Hal ini sesuai dengan hasil penelitian Rana dkk yang mendapatkan sebagian besar pasien abses leher dalam perlu dilakukan insisi dan drainase (78% pasien) dan hanya 22% pasien yang membaik dengan terapi medikamentosa saja.6

Terapi terhadap faktor komorbid adalah salah satu bagian dari penatalaksanaan abses leher dalam.6,12 Pada kasus ini pasien telah menjalani pencabutan terhadap gigi-gigi yang mengalami gangren radiks setelah abses submandibula dan abses ruang submentalis yang dialaminya tertangani. Hal ini sesuai dengan pernyataan Rana dkk, yang pada penelitiannya mendapatkan penyebab paling sering dari abses leher dalam adalah infeksi dari gigi (40% pasien). Adapun gigi yang sering menjadi sumber infeksi adalah gigi molar mandibula dengan prevalensi 22,7-43% dengan ruang submandibula merupakan tempat infeksi yang paling sering terjadi pada pasien dengan infeksi gigi yaiu 60%.6 Abses submandibula yang disebabkan oleh infeksi odontogenik, berasal dari gigi molar kedua atau ketiga bawah. Gigi ini mempunyai akar yang berada di atas m.
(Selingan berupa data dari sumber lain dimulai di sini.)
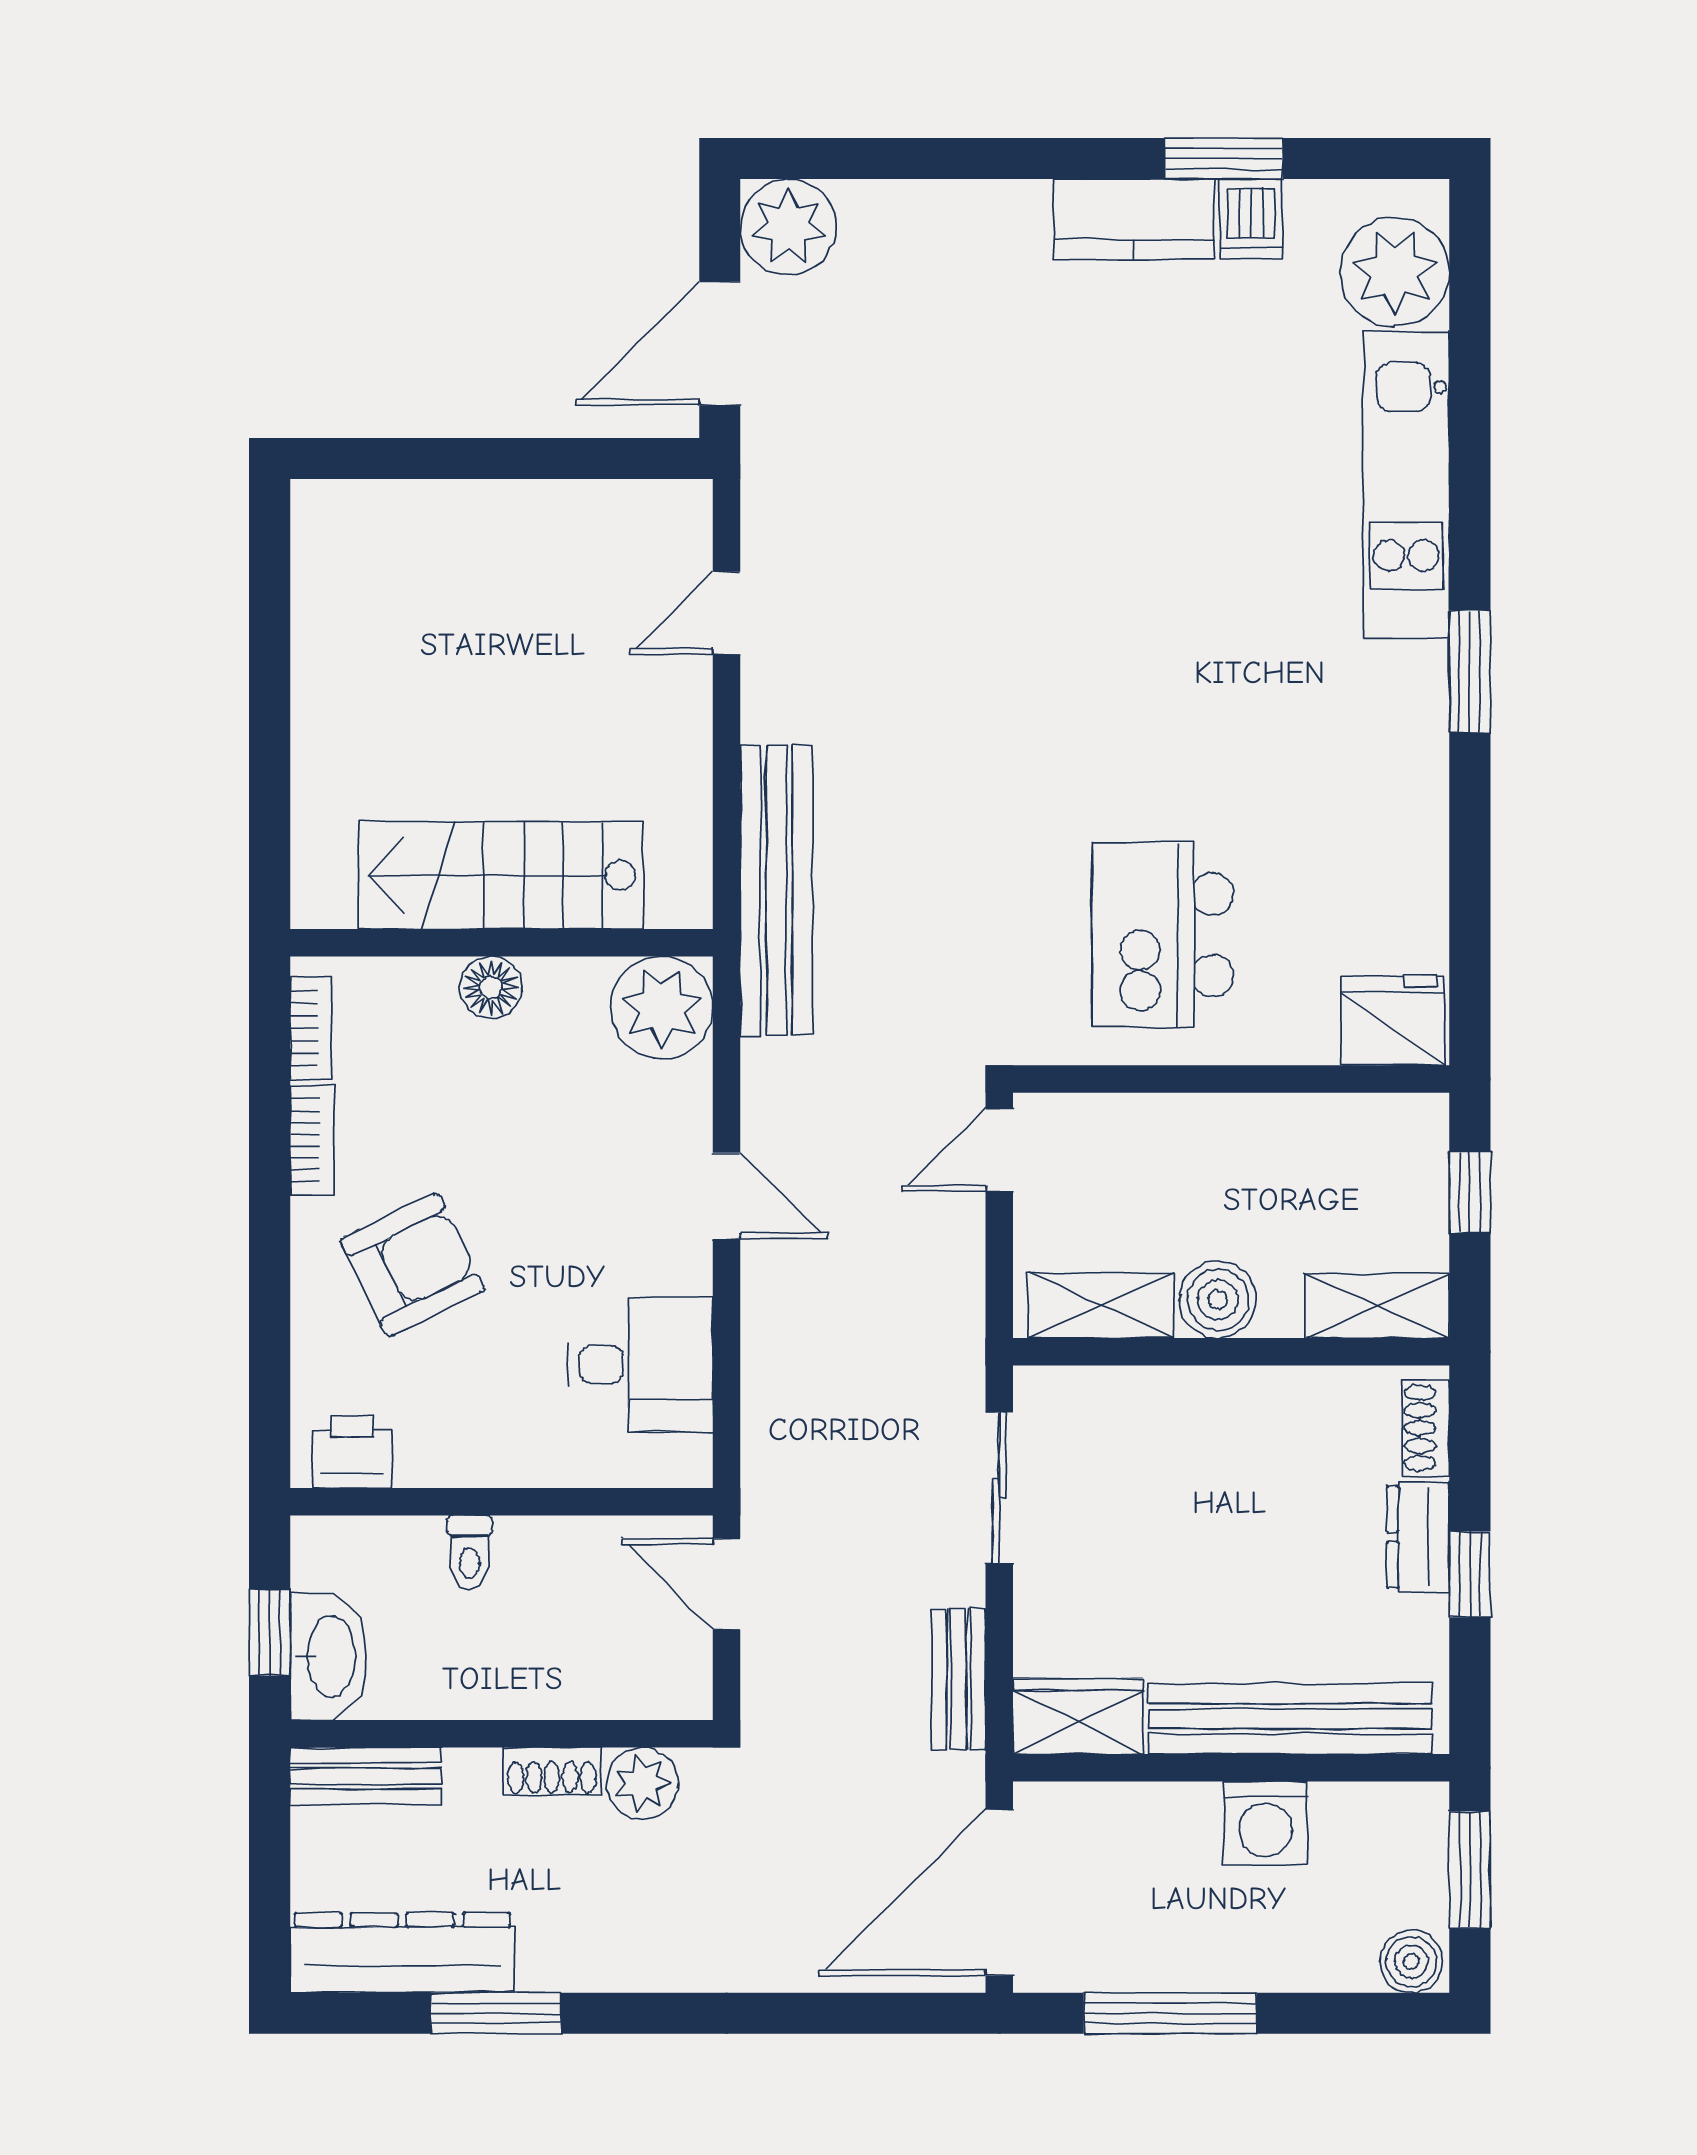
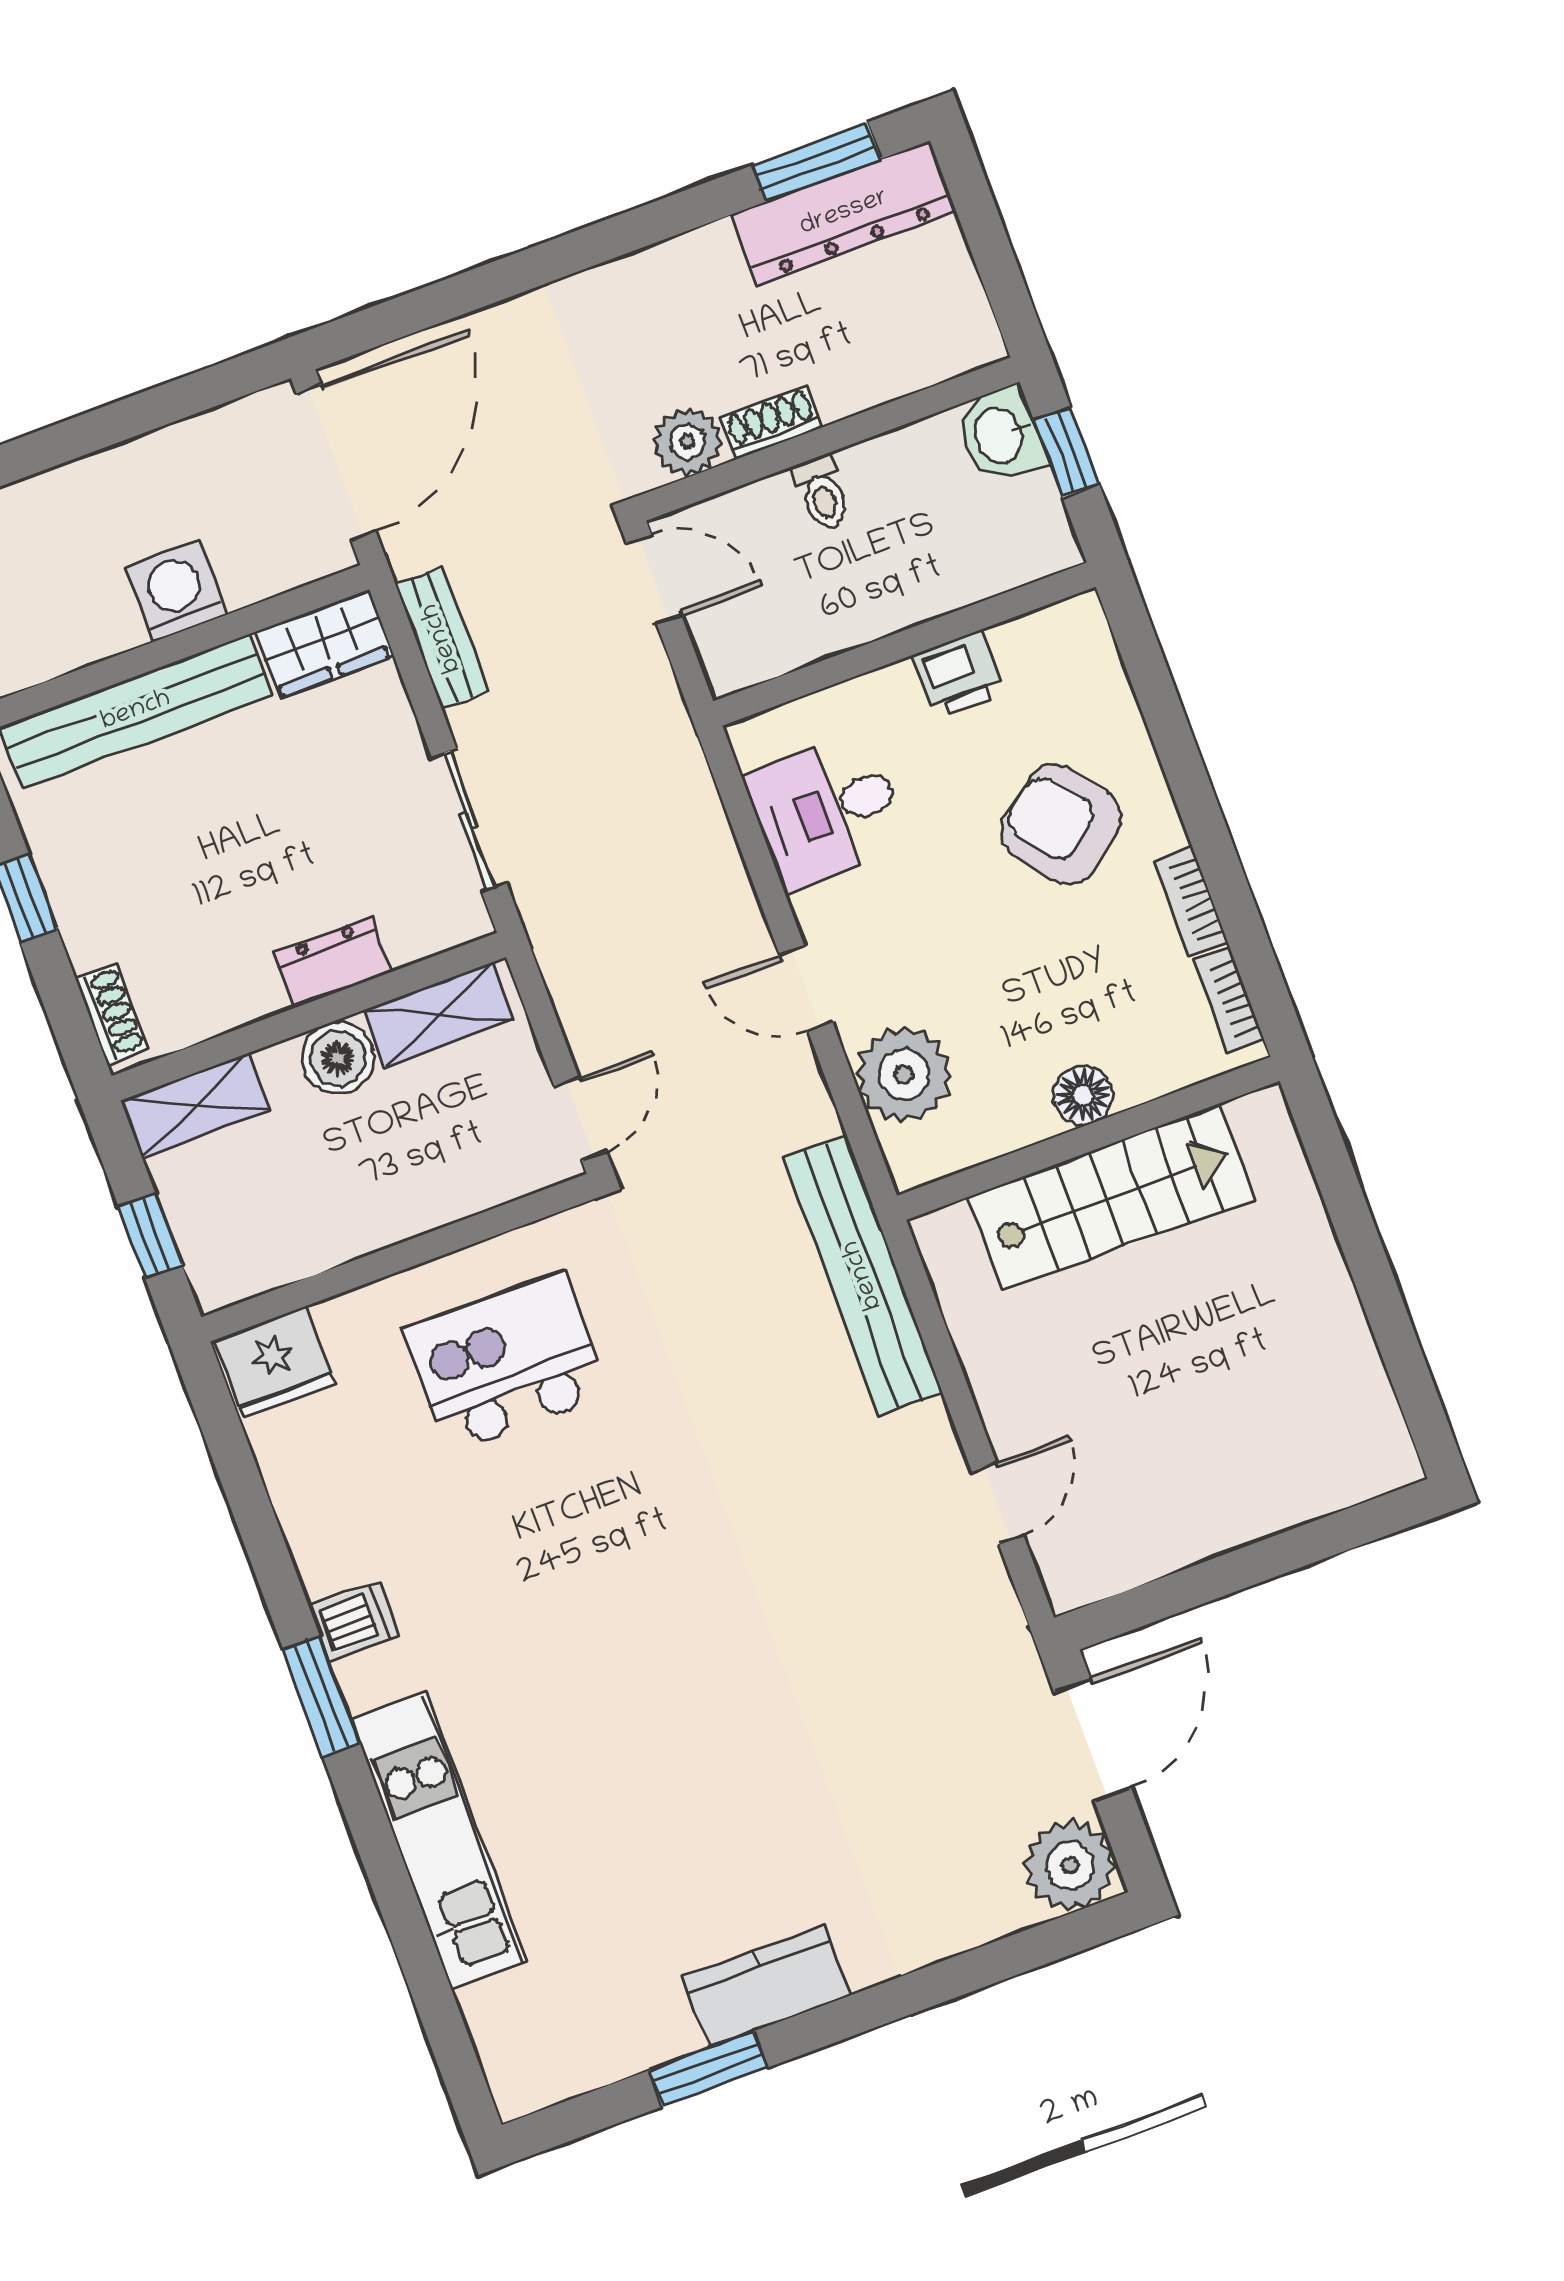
dishwasher: (1251, 219) -> (355, 1622), moved, turned 90
plant: (1395, 272) -> (519, 2025), removed
kitchen island: (1163, 935) -> (506, 1363), turned -90
plant: (662, 1008) -> (904, 1075), moved
armchair: (412, 1265) -> (1061, 824), turned 78
printer: (352, 1452) -> (959, 674), moved
dresser: (1418, 1537) -> (333, 962), moved, turned -90
toilet: (470, 1553) -> (822, 493), moved, turned 180
door: (727, 1584) -> (654, 579), moved
washbasin: (329, 1656) -> (1000, 435), width x0.72
bench: (366, 1776) -> (934, 357), removed
washing machine: (1265, 1823) -> (176, 591), moved
window: (496, 2013) -> (816, 162), moved
window: (1170, 2013) -> (145, 412), removed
milohioid, dan abses dilokasi ini dapat menyebar ke ruang submandibular. Ujung akar molar kedua dan ketiga terletak di belakang bawah linea milohioid yang terletak di aspek dalam mandibular, sehingga jika molar kedua atau ketiga terinfeksi dan membentuk abses, pusnya akan menyebar ke ruang submandibula dan dapat meluas ke ruang submental.23

V. Kesimpulan

Telah dilaporkan pasien perempuan berusia 65 tahun dengan diagnosis abses submandibula sinistra. Komplikasi yang paling sering terjadi adalah perjalanan infeksi dan abses ke ruang leher dalam lainnya seperti ke ruang submental sehingga terjadi abses submental. Pasien pada kasus ini mengalami perluasan ke ruang submental dan menunjukkan perbaikan setelah dilakukan insisi drainase abses dan mendapatkan terapi medikamentosa.